* Activity
Using the data below, return word for word every line from the one holding "[background](/image/images/book.jpg)" down to the one holding "Where an amalgamating". Leave pictures out.

* Material provided
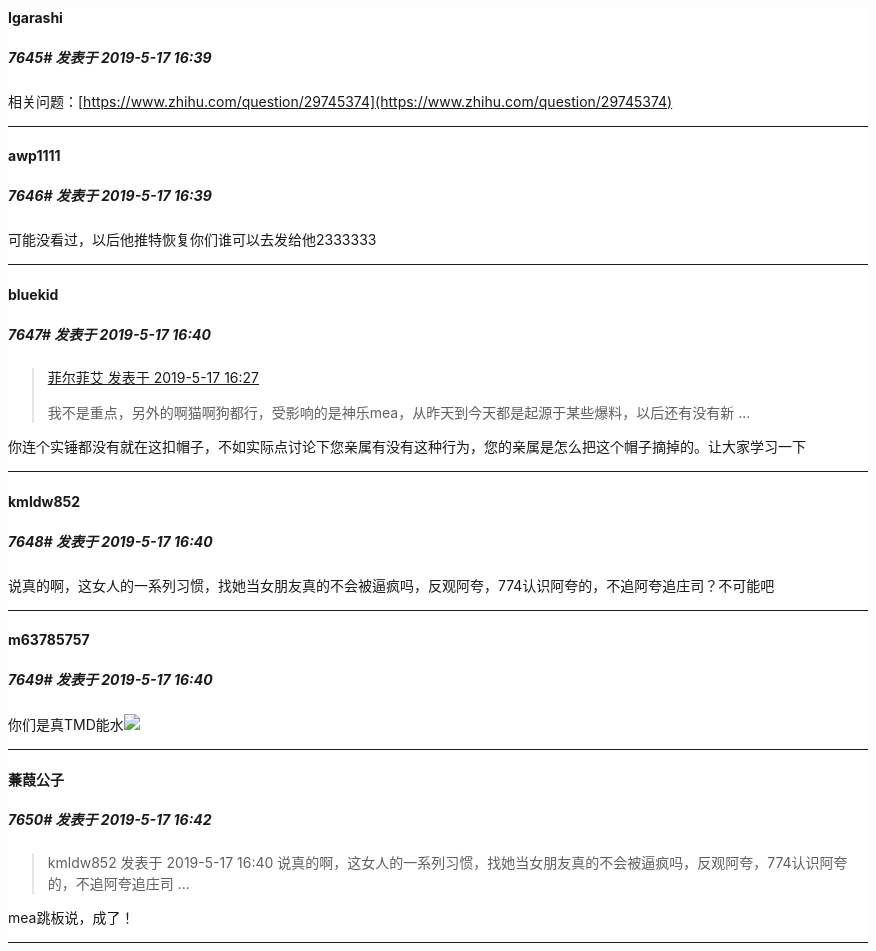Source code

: ####  Igarashi  
##### 7645#       发表于 2019-5-17 16:39


相关问题：[https://www.zhihu.com/question/29745374](https://www.zhihu.com/question/29745374)


-----

####  awp1111  
##### 7646#       发表于 2019-5-17 16:39


可能没看过，以后他推特恢复你们谁可以去发给他2333333


-----

####  bluekid  
##### 7647#       发表于 2019-5-17 16:40


<blockquote><a href="httphttps://bbs.saraba1st.com/2b/forum.php?mod=redirect&amp;goto=findpost&amp;pid=43735820&amp;ptid=1829754" target="_blank">菲尔菲艾 发表于 2019-5-17 16:27</a>

我不是重点，另外的啊猫啊狗都行，受影响的是神乐mea，从昨天到今天都是起源于某些爆料，以后还有没有新 ...</blockquote>
你连个实锤都没有就在这扣帽子，不如实际点讨论下您亲属有没有这种行为，您的亲属是怎么把这个帽子摘掉的。让大家学习一下


-----

####  kmldw852  
##### 7648#       发表于 2019-5-17 16:40


说真的啊，这女人的一系列习惯，找她当女朋友真的不会被逼疯吗，反观阿夸，774认识阿夸的，不追阿夸追庄司？不可能吧


-----

####  m63785757  
##### 7649#       发表于 2019-5-17 16:40


你们是真TMD能水<img src="https://static.saraba1st.com/image/smiley/face2017/068.png" referrerpolicy="no-referrer">


-----

####  蒹葭公子  
##### 7650#       发表于 2019-5-17 16:42


<blockquote>kmldw852 发表于 2019-5-17 16:40
说真的啊，这女人的一系列习惯，找她当女朋友真的不会被逼疯吗，反观阿夸，774认识阿夸的，不追阿夸追庄司 ...</blockquote>
mea跳板说，成了！


-----
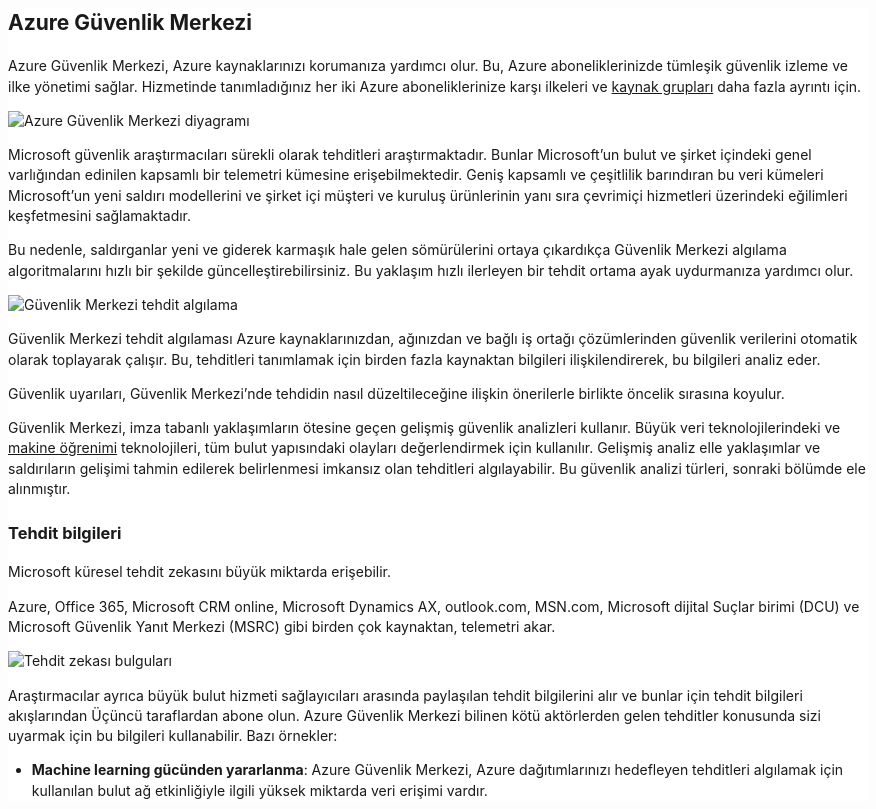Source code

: ## <a name="azure-security-center"></a>Azure Güvenlik Merkezi

Azure Güvenlik Merkezi, Azure kaynaklarınızı korumanıza yardımcı olur. Bu, Azure aboneliklerinizde tümleşik güvenlik izleme ve ilke yönetimi sağlar. Hizmetinde tanımladığınız her iki Azure aboneliklerinize karşı ilkeleri ve [kaynak grupları](https://docs.microsoft.com/azure/azure-resource-manager/resource-group-portal) daha fazla ayrıntı için.

![Azure Güvenlik Merkezi diyagramı](./media/azure-threat-detection/azure-threat-detection-fig8.png)

Microsoft güvenlik araştırmacıları sürekli olarak tehditleri araştırmaktadır. Bunlar Microsoft’un bulut ve şirket içindeki genel varlığından edinilen kapsamlı bir telemetri kümesine erişebilmektedir. Geniş kapsamlı ve çeşitlilik barındıran bu veri kümeleri Microsoft’un yeni saldırı modellerini ve şirket içi müşteri ve kuruluş ürünlerinin yanı sıra çevrimiçi hizmetleri üzerindeki eğilimleri keşfetmesini sağlamaktadır.

Bu nedenle, saldırganlar yeni ve giderek karmaşık hale gelen sömürülerini ortaya çıkardıkça Güvenlik Merkezi algılama algoritmalarını hızlı bir şekilde güncelleştirebilirsiniz. Bu yaklaşım hızlı ilerleyen bir tehdit ortama ayak uydurmanıza yardımcı olur.

![Güvenlik Merkezi tehdit algılama](./media/azure-threat-detection/azure-threat-detection-fig9.jpg)

Güvenlik Merkezi tehdit algılaması Azure kaynaklarınızdan, ağınızdan ve bağlı iş ortağı çözümlerinden güvenlik verilerini otomatik olarak toplayarak çalışır. Bu, tehditleri tanımlamak için birden fazla kaynaktan bilgileri ilişkilendirerek, bu bilgileri analiz eder.

Güvenlik uyarıları, Güvenlik Merkezi’nde tehdidin nasıl düzeltileceğine ilişkin önerilerle birlikte öncelik sırasına koyulur.

Güvenlik Merkezi, imza tabanlı yaklaşımların ötesine geçen gelişmiş güvenlik analizleri kullanır. Büyük veri teknolojilerindeki ve [makine öğrenimi](https://azure.microsoft.com/blog/machine-learning-in-azure-security-center/) teknolojileri, tüm bulut yapısındaki olayları değerlendirmek için kullanılır. Gelişmiş analiz elle yaklaşımlar ve saldırıların gelişimi tahmin edilerek belirlenmesi imkansız olan tehditleri algılayabilir. Bu güvenlik analizi türleri, sonraki bölümde ele alınmıştır.

### <a name="threat-intelligence"></a>Tehdit bilgileri

Microsoft küresel tehdit zekasını büyük miktarda erişebilir.

Azure, Office 365, Microsoft CRM online, Microsoft Dynamics AX, outlook.com, MSN.com, Microsoft dijital Suçlar birimi (DCU) ve Microsoft Güvenlik Yanıt Merkezi (MSRC) gibi birden çok kaynaktan, telemetri akar.

![Tehdit zekası bulguları](./media/azure-threat-detection/azure-threat-detection-fig10.jpg)

Araştırmacılar ayrıca büyük bulut hizmeti sağlayıcıları arasında paylaşılan tehdit bilgilerini alır ve bunlar için tehdit bilgileri akışlarından Üçüncü taraflardan abone olun. Azure Güvenlik Merkezi bilinen kötü aktörlerden gelen tehditler konusunda sizi uyarmak için bu bilgileri kullanabilir. Bazı örnekler:

-   **Machine learning gücünden yararlanma**: Azure Güvenlik Merkezi, Azure dağıtımlarınızı hedefleyen tehditleri algılamak için kullanılan bulut ağ etkinliğiyle ilgili yüksek miktarda veri erişimi vardır.
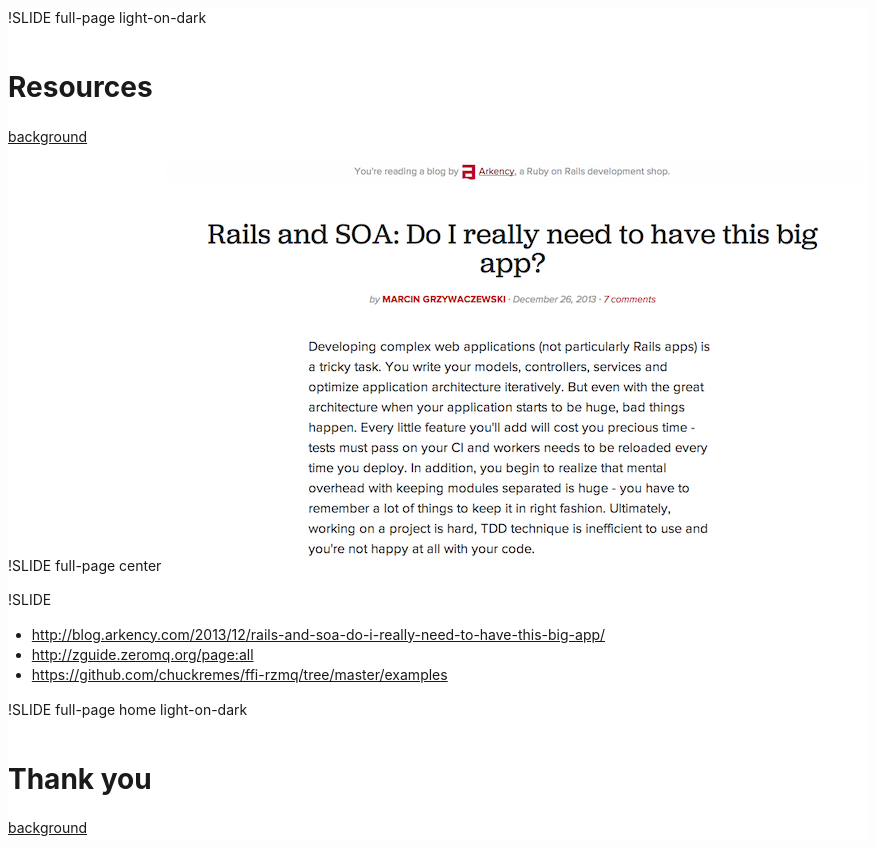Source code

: !SLIDE full-page light-on-dark
# Resources
[background](/image/images/book.jpg)

!SLIDE full-page center
![arkency](../images/arkency.png)

!SLIDE
* http://blog.arkency.com/2013/12/rails-and-soa-do-i-really-need-to-have-this-big-app/
* http://zguide.zeromq.org/page:all
* https://github.com/chuckremes/ffi-rzmq/tree/master/examples

!SLIDE full-page home light-on-dark
# <span>Thank</span> you
[background](/image/images/ruby.jpg)

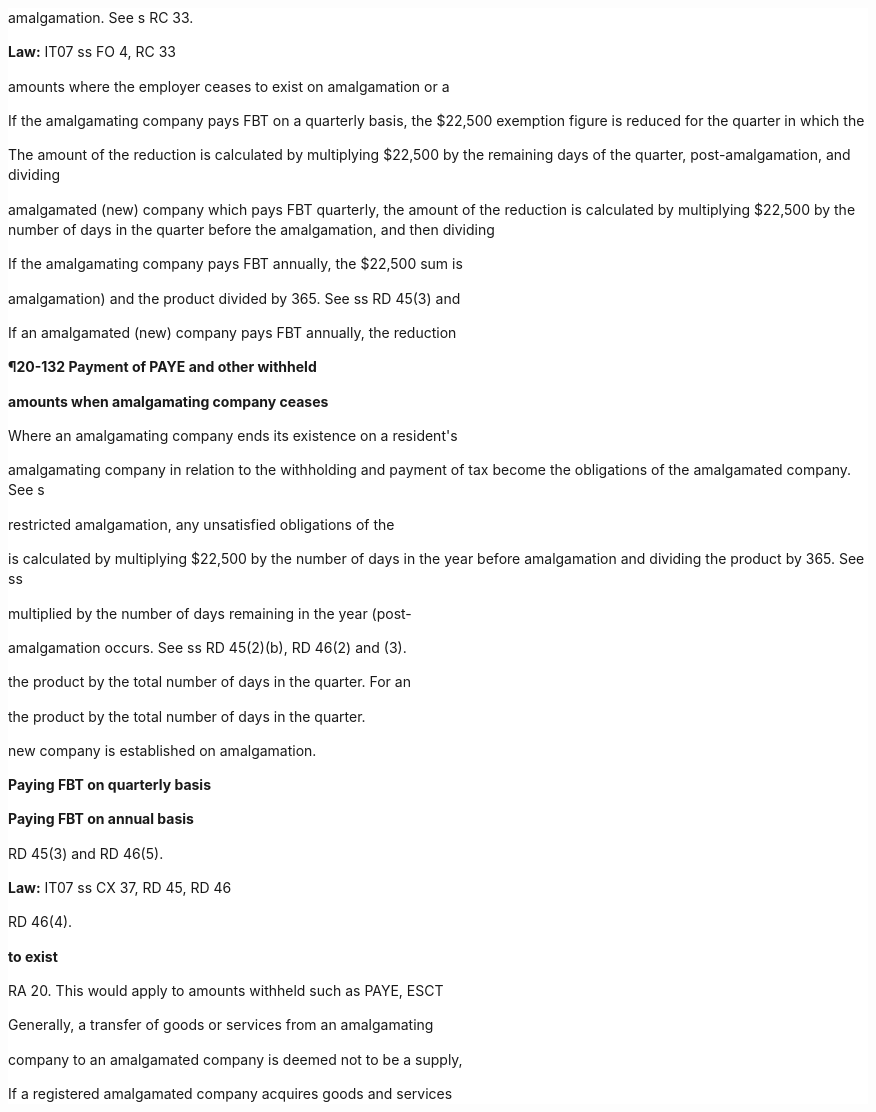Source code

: amalgamation. See s RC 33.

**Law:** IT07 ss FO 4, RC 33

amounts where the employer ceases to exist on amalgamation or a

If the amalgamating company pays FBT on a quarterly basis, the $22,500 exemption figure is reduced for the quarter in which the

The amount of the reduction is calculated by multiplying $22,500 by the remaining days of the quarter, post-amalgamation, and dividing

amalgamated (new) company which pays FBT quarterly, the amount of the reduction is calculated by multiplying $22,500 by the number of days in the quarter before the amalgamation, and then dividing

If the amalgamating company pays FBT annually, the $22,500 sum is

amalgamation) and the product divided by 365. See ss RD 45(3) and

If an amalgamated (new) company pays FBT annually, the reduction

<span id="page-47-0"></span>**¶20-132 Payment of PAYE and other withheld**

**amounts when amalgamating company ceases**

Where an amalgamating company ends its existence on a resident's

amalgamating company in relation to the withholding and payment of tax become the obligations of the amalgamated company. See s

restricted amalgamation, any unsatisfied obligations of the

is calculated by multiplying $22,500 by the number of days in the year before amalgamation and dividing the product by 365. See ss

multiplied by the number of days remaining in the year (post-

amalgamation occurs. See ss RD 45(2)(b), RD 46(2) and (3).

the product by the total number of days in the quarter. For an

the product by the total number of days in the quarter.

new company is established on amalgamation.

**Paying FBT on quarterly basis**

**Paying FBT on annual basis**

RD 45(3) and RD 46(5).

**Law:** IT07 ss CX 37, RD 45, RD 46

RD 46(4).

**to exist**

RA 20. This would apply to amounts withheld such as PAYE, ESCT

Generally, a transfer of goods or services from an amalgamating

company to an amalgamated company is deemed not to be a supply,

If a registered amalgamated company acquires goods and services
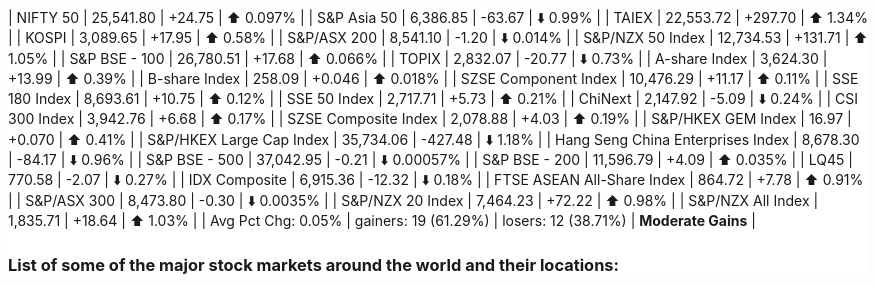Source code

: | NIFTY 50 | 25,541.80 | +24.75 | :arrow_up: 0.097% |
| S&P Asia 50 | 6,386.85 | -63.67 | :arrow_down: 0.99% |
| TAIEX | 22,553.72 | +297.70 | :arrow_up: 1.34% |
| KOSPI | 3,089.65 | +17.95 | :arrow_up: 0.58% |
| S&P/ASX 200 | 8,541.10 | -1.20 | :arrow_down: 0.014% |
| S&P/NZX 50 Index | 12,734.53 | +131.71 | :arrow_up: 1.05% |
| S&P BSE - 100 | 26,780.51 | +17.68 | :arrow_up: 0.066% |
| TOPIX | 2,832.07 | -20.77 | :arrow_down: 0.73% |
| A-share Index | 3,624.30 | +13.99 | :arrow_up: 0.39% |
| B-share Index | 258.09 | +0.046 | :arrow_up: 0.018% |
| SZSE Component Index | 10,476.29 | +11.17 | :arrow_up: 0.11% |
| SSE 180 Index | 8,693.61 | +10.75 | :arrow_up: 0.12% |
| SSE 50 Index | 2,717.71 | +5.73 | :arrow_up: 0.21% |
| ChiNext | 2,147.92 | -5.09 | :arrow_down: 0.24% |
| CSI 300 Index | 3,942.76 | +6.68 | :arrow_up: 0.17% |
| SZSE Composite Index | 2,078.88 | +4.03 | :arrow_up: 0.19% |
| S&P/HKEX GEM Index | 16.97 | +0.070 | :arrow_up: 0.41% |
| S&P/HKEX Large Cap Index | 35,734.06 | -427.48 | :arrow_down: 1.18% |
| Hang Seng China Enterprises Index | 8,678.30 | -84.17 | :arrow_down: 0.96% |
| S&P BSE - 500 | 37,042.95 | -0.21 | :arrow_down: 0.00057% |
| S&P BSE - 200 | 11,596.79 | +4.09 | :arrow_up: 0.035% |
| LQ45 | 770.58 | -2.07 | :arrow_down: 0.27% |
| IDX Composite | 6,915.36 | -12.32 | :arrow_down: 0.18% |
| FTSE ASEAN All-Share Index | 864.72 | +7.78 | :arrow_up: 0.91% |
| S&P/ASX 300 | 8,473.80 | -0.30 | :arrow_down: 0.0035% |
| S&P/NZX 20 Index | 7,464.23 | +72.22 | :arrow_up: 0.98% |
| S&P/NZX All Index | 1,835.71 | +18.64 | :arrow_up: 1.03% |
| Avg Pct Chg: 0.05% | gainers: 19 (61.29%) | losers: 12 (38.71%) | **Moderate Gains** |

### List of some of the major stock markets around the world and their locations:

* Final answer
[background](/image/images/book.jpg)

!SLIDE full-page center
![arkency](../images/arkency.png)

!SLIDE
* http://blog.arkency.com/2013/12/rails-and-soa-do-i-really-need-to-have-this-big-app/
* http://zguide.zeromq.org/page:all
* https://github.com/chuckremes/ffi-rzmq/tree/master/examples

!SLIDE full-page home light-on-dark
# <span>Thank</span> you
[background](/image/images/ruby.jpg)

Source code

: amalgamation. See s RC 33.

**Law:** IT07 ss FO 4, RC 33

amounts where the employer ceases to exist on amalgamation or a

If the amalgamating company pays FBT on a quarterly basis, the $22,500 exemption figure is reduced for the quarter in which the

The amount of the reduction is calculated by multiplying $22,500 by the remaining days of the quarter, post-amalgamation, and dividing

amalgamated (new) company which pays FBT quarterly, the amount of the reduction is calculated by multiplying $22,500 by the number of days in the quarter before the amalgamation, and then dividing

If the amalgamating company pays FBT annually, the $22,500 sum is

amalgamation) and the product divided by 365. See ss RD 45(3) and

If an amalgamated (new) company pays FBT annually, the reduction

<span id="page-47-0"></span>**¶20-132 Payment of PAYE and other withheld**

**amounts when amalgamating company ceases**

Where an amalgamating company ends its existence on a resident's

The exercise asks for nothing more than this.